[[ MATERIAL FOR THIS EXERCISE open ]]

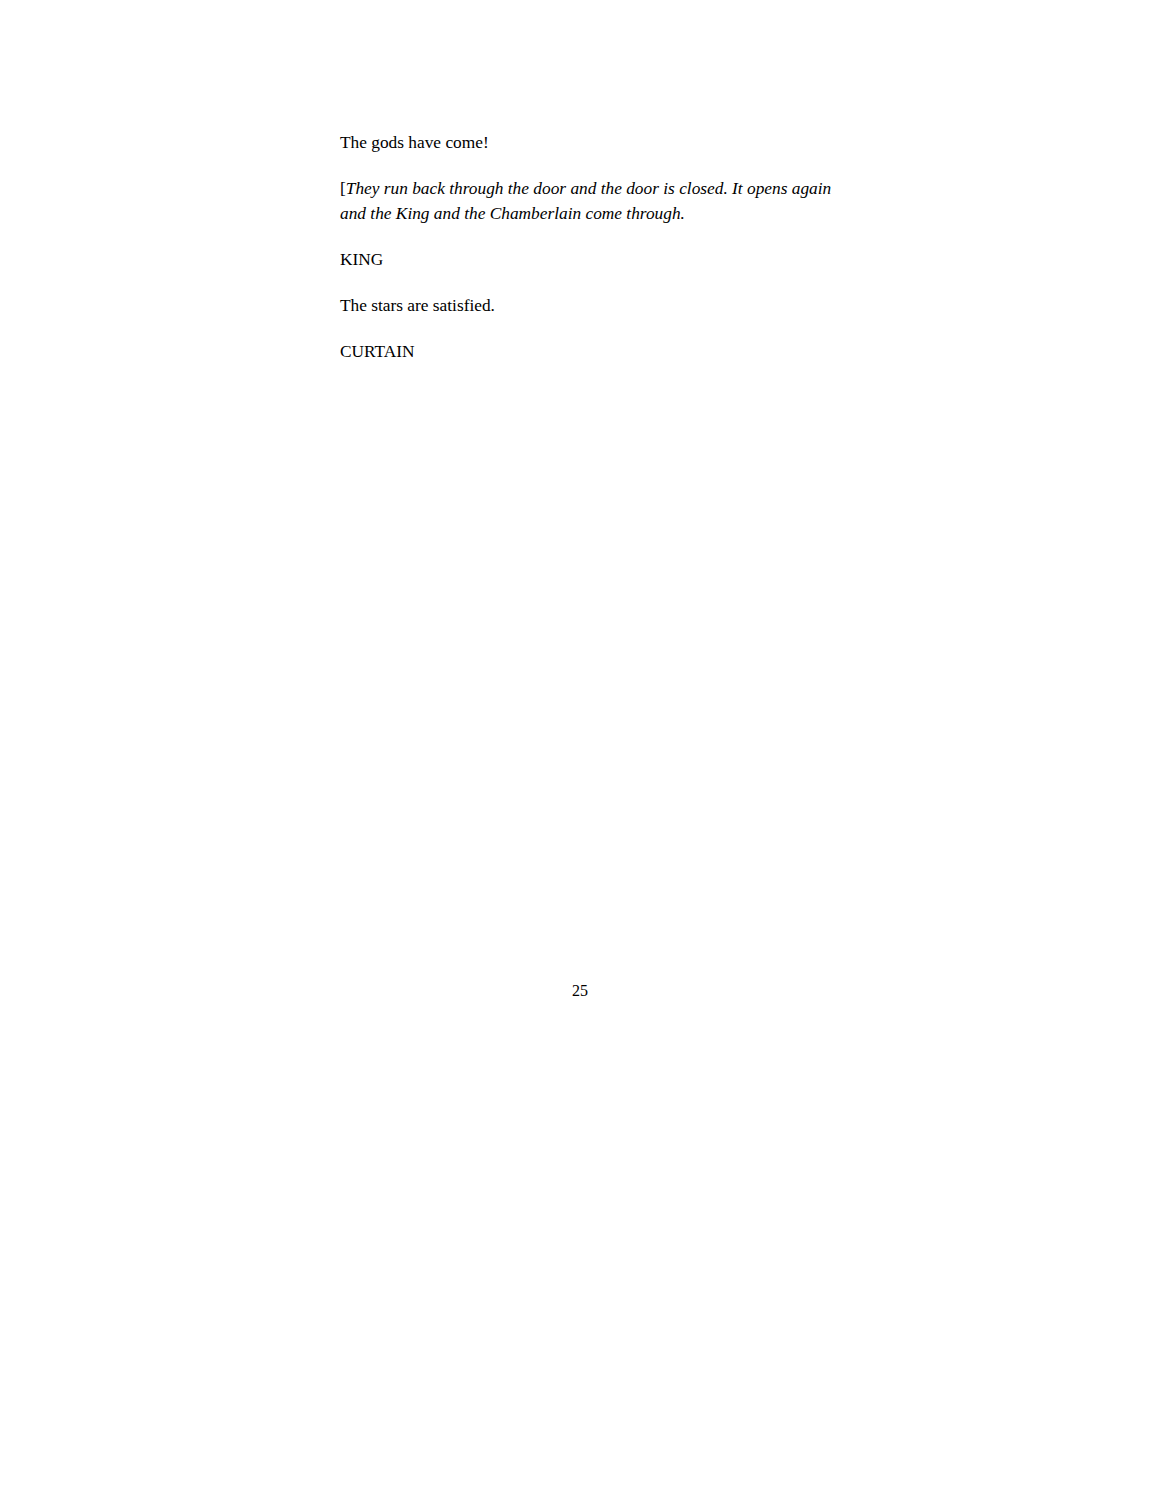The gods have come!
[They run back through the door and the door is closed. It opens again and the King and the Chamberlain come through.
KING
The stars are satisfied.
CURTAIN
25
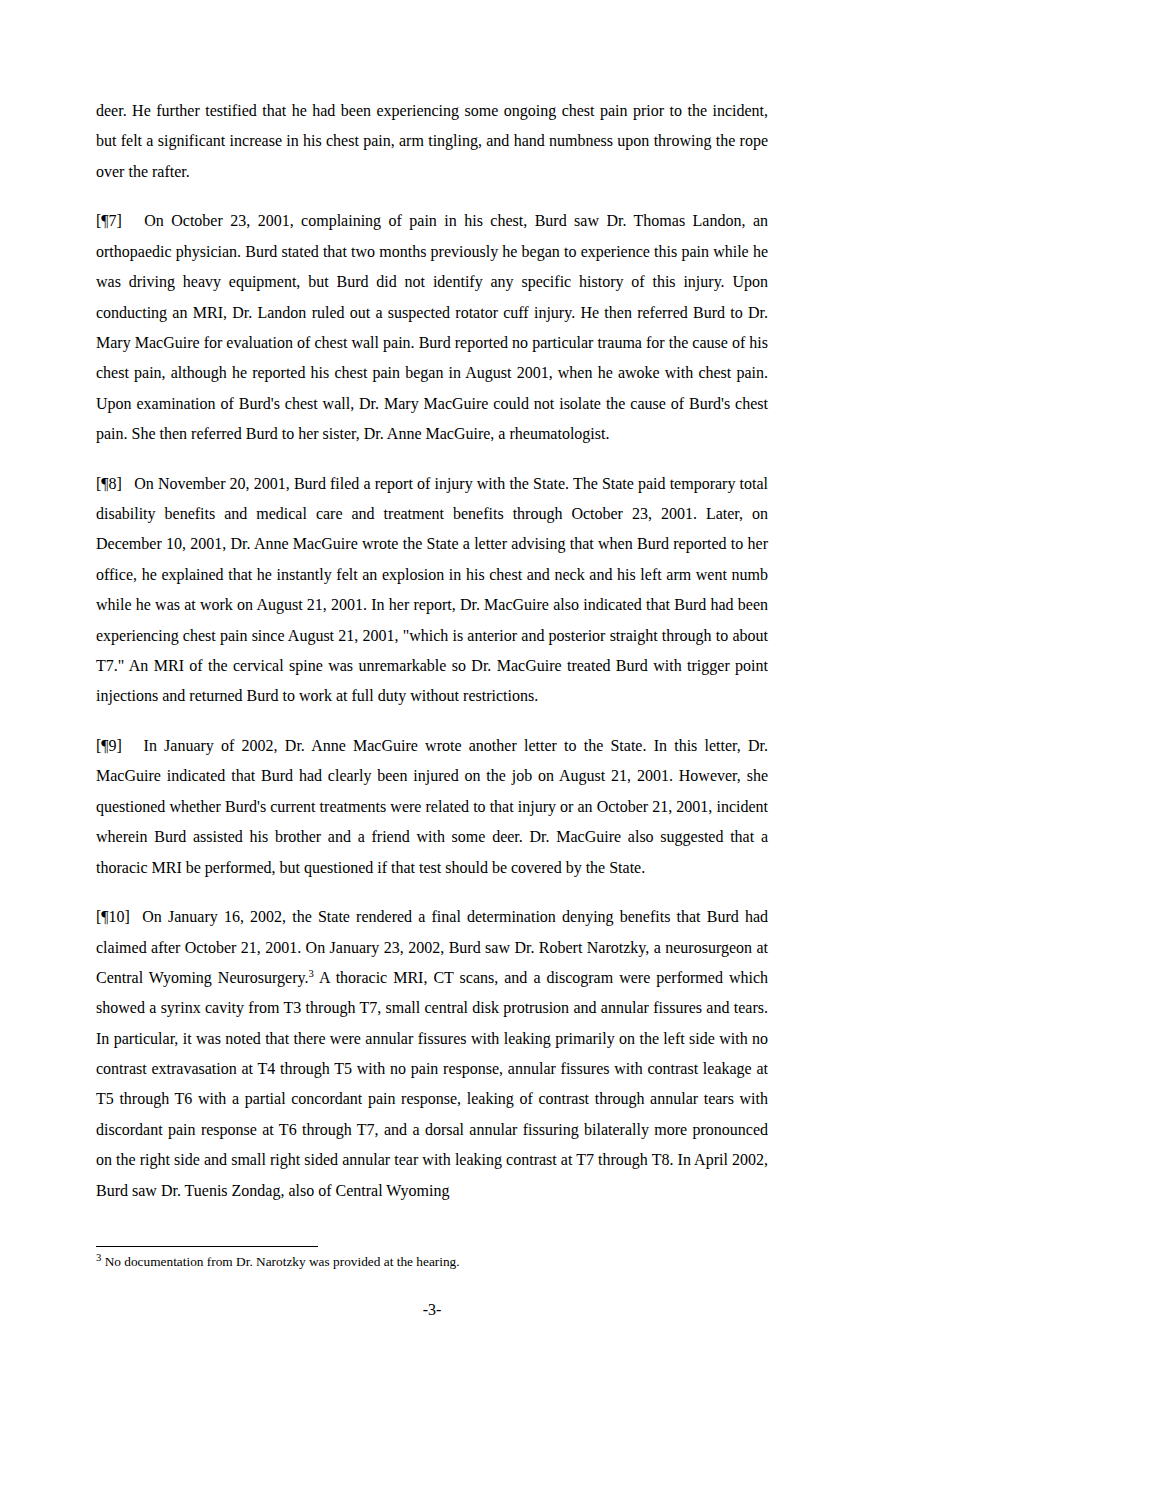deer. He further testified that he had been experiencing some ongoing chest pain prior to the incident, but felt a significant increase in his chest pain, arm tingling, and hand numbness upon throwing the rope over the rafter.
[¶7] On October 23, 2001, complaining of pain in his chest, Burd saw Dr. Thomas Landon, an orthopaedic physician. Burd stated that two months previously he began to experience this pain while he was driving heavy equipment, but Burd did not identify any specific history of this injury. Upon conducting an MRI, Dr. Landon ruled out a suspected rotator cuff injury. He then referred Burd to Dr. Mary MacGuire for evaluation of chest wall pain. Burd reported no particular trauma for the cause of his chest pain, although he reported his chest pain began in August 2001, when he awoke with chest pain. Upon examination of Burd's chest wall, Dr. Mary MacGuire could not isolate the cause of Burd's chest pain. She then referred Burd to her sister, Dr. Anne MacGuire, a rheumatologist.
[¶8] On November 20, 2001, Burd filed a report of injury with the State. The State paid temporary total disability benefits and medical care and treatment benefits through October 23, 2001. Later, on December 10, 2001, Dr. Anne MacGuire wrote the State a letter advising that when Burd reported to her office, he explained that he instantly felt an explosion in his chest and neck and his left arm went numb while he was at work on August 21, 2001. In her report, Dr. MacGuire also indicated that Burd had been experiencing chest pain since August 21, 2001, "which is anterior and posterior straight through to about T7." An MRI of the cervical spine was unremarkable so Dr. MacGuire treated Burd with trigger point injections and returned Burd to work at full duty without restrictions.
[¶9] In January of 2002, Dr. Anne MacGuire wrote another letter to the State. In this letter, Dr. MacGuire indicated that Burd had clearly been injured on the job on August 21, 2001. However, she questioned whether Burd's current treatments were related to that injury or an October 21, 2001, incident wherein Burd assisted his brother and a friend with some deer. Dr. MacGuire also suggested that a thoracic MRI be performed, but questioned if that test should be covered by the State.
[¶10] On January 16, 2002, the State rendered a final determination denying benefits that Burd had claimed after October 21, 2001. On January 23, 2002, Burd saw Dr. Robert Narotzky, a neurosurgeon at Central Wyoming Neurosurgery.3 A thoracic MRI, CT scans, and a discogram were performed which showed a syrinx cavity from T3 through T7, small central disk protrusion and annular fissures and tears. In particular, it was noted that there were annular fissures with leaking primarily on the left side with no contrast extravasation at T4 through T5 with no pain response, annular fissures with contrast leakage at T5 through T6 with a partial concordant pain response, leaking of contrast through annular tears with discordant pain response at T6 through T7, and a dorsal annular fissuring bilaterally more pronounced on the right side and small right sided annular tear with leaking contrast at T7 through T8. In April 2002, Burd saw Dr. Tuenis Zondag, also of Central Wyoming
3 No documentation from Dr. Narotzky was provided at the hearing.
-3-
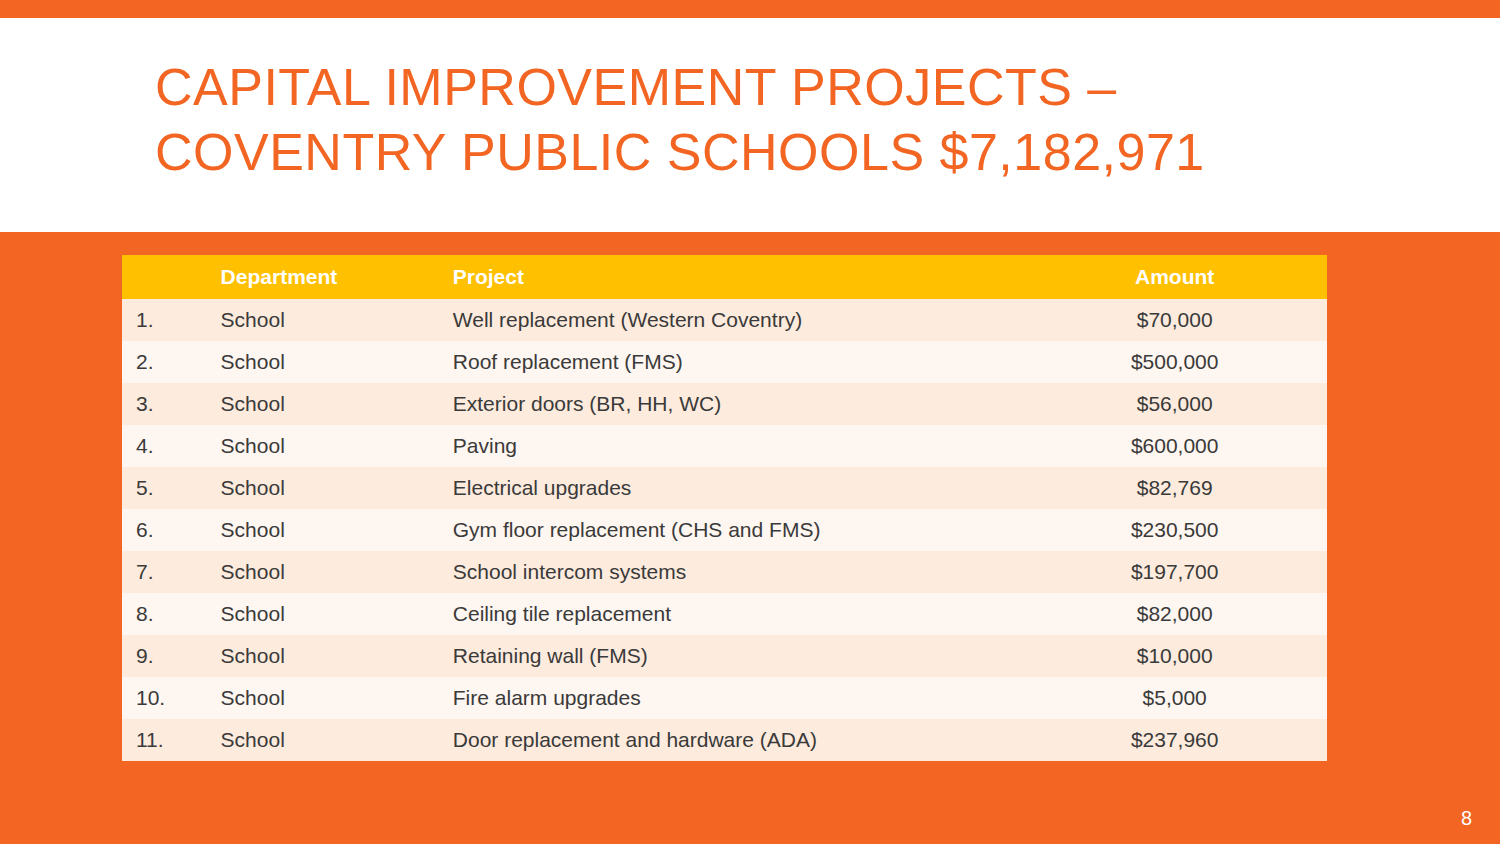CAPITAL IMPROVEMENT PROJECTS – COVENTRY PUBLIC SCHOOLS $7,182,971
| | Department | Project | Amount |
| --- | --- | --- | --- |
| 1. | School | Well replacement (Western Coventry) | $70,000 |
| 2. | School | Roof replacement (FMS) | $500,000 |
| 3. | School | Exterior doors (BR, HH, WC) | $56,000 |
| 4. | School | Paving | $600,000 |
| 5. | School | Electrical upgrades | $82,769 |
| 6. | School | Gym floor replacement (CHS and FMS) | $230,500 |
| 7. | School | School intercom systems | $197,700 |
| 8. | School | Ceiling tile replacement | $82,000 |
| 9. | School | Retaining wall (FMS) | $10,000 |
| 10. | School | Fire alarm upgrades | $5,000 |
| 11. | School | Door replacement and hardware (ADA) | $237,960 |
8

[[ MATERIAL FOR THIS EXERCISE closed ]]

Transcribe every line of the records exactly. Pictures do not belong in the copy.

The gods have come!
[They run back through the door and the door is closed. It opens again and the King and the Chamberlain come through.
KING
The stars are satisfied.
CURTAIN
25
deer. He further testified that he had been experiencing some ongoing chest pain prior to the incident, but felt a significant increase in his chest pain, arm tingling, and hand numbness upon throwing the rope over the rafter.
[¶7] On October 23, 2001, complaining of pain in his chest, Burd saw Dr. Thomas Landon, an orthopaedic physician. Burd stated that two months previously he began to experience this pain while he was driving heavy equipment, but Burd did not identify any specific history of this injury. Upon conducting an MRI, Dr. Landon ruled out a suspected rotator cuff injury. He then referred Burd to Dr. Mary MacGuire for evaluation of chest wall pain. Burd reported no particular trauma for the cause of his chest pain, although he reported his chest pain began in August 2001, when he awoke with chest pain. Upon examination of Burd's chest wall, Dr. Mary MacGuire could not isolate the cause of Burd's chest pain. She then referred Burd to her sister, Dr. Anne MacGuire, a rheumatologist.
[¶8] On November 20, 2001, Burd filed a report of injury with the State. The State paid temporary total disability benefits and medical care and treatment benefits through October 23, 2001. Later, on December 10, 2001, Dr. Anne MacGuire wrote the State a letter advising that when Burd reported to her office, he explained that he instantly felt an explosion in his chest and neck and his left arm went numb while he was at work on August 21, 2001. In her report, Dr. MacGuire also indicated that Burd had been experiencing chest pain since August 21, 2001, "which is anterior and posterior straight through to about T7." An MRI of the cervical spine was unremarkable so Dr. MacGuire treated Burd with trigger point injections and returned Burd to work at full duty without restrictions.
[¶9] In January of 2002, Dr. Anne MacGuire wrote another letter to the State. In this letter, Dr. MacGuire indicated that Burd had clearly been injured on the job on August 21, 2001. However, she questioned whether Burd's current treatments were related to that injury or an October 21, 2001, incident wherein Burd assisted his brother and a friend with some deer. Dr. MacGuire also suggested that a thoracic MRI be performed, but questioned if that test should be covered by the State.
[¶10] On January 16, 2002, the State rendered a final determination denying benefits that Burd had claimed after October 21, 2001. On January 23, 2002, Burd saw Dr. Robert Narotzky, a neurosurgeon at Central Wyoming Neurosurgery.3 A thoracic MRI, CT scans, and a discogram were performed which showed a syrinx cavity from T3 through T7, small central disk protrusion and annular fissures and tears. In particular, it was noted that there were annular fissures with leaking primarily on the left side with no contrast extravasation at T4 through T5 with no pain response, annular fissures with contrast leakage at T5 through T6 with a partial concordant pain response, leaking of contrast through annular tears with discordant pain response at T6 through T7, and a dorsal annular fissuring bilaterally more pronounced on the right side and small right sided annular tear with leaking contrast at T7 through T8. In April 2002, Burd saw Dr. Tuenis Zondag, also of Central Wyoming
3 No documentation from Dr. Narotzky was provided at the hearing.
-3-
CAPITAL IMPROVEMENT PROJECTS – COVENTRY PUBLIC SCHOOLS $7,182,971
| | Department | Project | Amount |
| --- | --- | --- | --- |
| 1. | School | Well replacement (Western Coventry) | $70,000 |
| 2. | School | Roof replacement (FMS) | $500,000 |
| 3. | School | Exterior doors (BR, HH, WC) | $56,000 |
| 4. | School | Paving | $600,000 |
| 5. | School | Electrical upgrades | $82,769 |
| 6. | School | Gym floor replacement (CHS and FMS) | $230,500 |
| 7. | School | School intercom systems | $197,700 |
| 8. | School | Ceiling tile replacement | $82,000 |
| 9. | School | Retaining wall (FMS) | $10,000 |
| 10. | School | Fire alarm upgrades | $5,000 |
| 11. | School | Door replacement and hardware (ADA) | $237,960 |
8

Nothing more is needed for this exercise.